Evolving Technology/Basic Science

Cerebral tumor necrosis factor expression and long-term neurocognitive performance after cardiopulmonary bypass in rats

^a Klinik für Anaesthesiologie, Technische Universität München, Klinikum rechts der Isar, München, Germany
^b Department of Anesthesiology, Duke University Medical Center, Durham, NC

Received for publication October 7, 2008; revisions received May 20, 2009; accepted for publication June 20, 2009.

^_* Address for reprints: Bettina Jungwirth, MD, Klinik für Anaesthesiologie, Technische Universität München, Klinikum rechts der Isar, Ismaningerstrasse 22, 81675 München, Germany. (Email: b.jungwirth{at}lrz.tum.de).

Objective: Cerebral inflammatory reaction is discussed as a contributor to adverse cerebral outcome after cardiac surgery with cardiopulmonary bypass. This study was designed to determine the effect of cardiopulmonary bypass on both cerebral expression of tumor necrosis factor and neurocognitive outcome in rats.

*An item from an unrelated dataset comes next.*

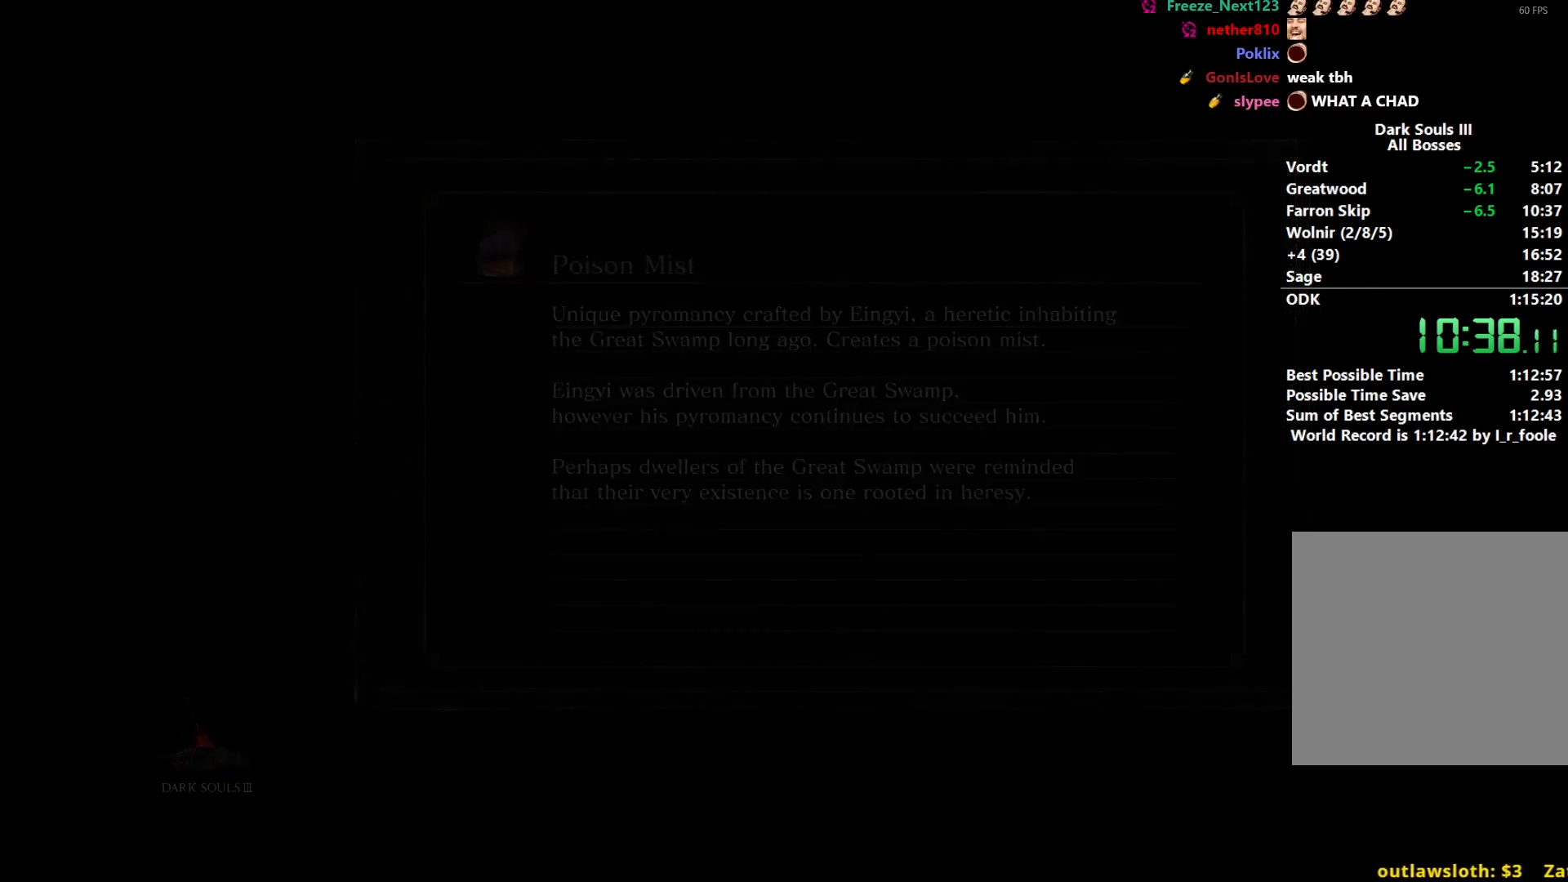
Gameplay with a controller (Xbox layout); each line is a JSON object with the inputs held at the frame after it. "events" lists button and stick changes between this image and that frame as [ms after this image, input, new state], when the widget could be followed in between.
{"buttons": ["B"], "left_stick": "up-right", "right_stick": "right", "events": [[83, "left_stick", "left"], [183, "right_stick", "right"], [200, "left_stick", "center"], [317, "left_stick", "up-right"], [400, "B", "down"]]}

Methods: With institutional review board approval, 50 rats were randomly assigned to one of 3 groups: rats of the cardiopulmonary bypass group were subjected to 75 minutes of normothermic cardiopulmonary bypass. Sham-operated animals underwent identical preparation but were not connected to cardiopulmonary bypass, whereas rats of the control group were neither anesthetized nor cannulated. Ten rats per group survived 4 hours after cardiopulmonary bypass or the sham operation for immediate postoperative determination of tumor necrosis factor –expressing cells (immunohistochemistry) and cerebral tumor necrosis factor mRNA levels (polymerase chain reaction). The remaining animals survived 10 days for neurocognitive assessment by using the modified hole-board test and for analysis of cerebral tumor necrosis factor activation in the late postoperative period.

Results: Expression of tumor necrosis factor mRNA was increased 4 hours after cardiopulmonary bypass and the sham operation, with higher expression in the cardiopulmonary bypass group (² [2] = 25.08, P < .001). Both experimental groups demonstrated larger numbers of tumor necrosis factor –positive cells in the early and late postoperative periods (F [1] = 13.08, P .001) and an impaired neurocognitive performance on the first postoperative days compared with that seen in the control group (F [2, 24] = 4.26, P = .02).

Conclusions: Cerebral tumor necrosis factor activation in both experimental groups during the early postoperative period was accompanied by transient neurocognitive impairment. Therefore cardiopulmonary bypass alone demonstrated no effect on cerebral inflammation and neurocognitive outcome.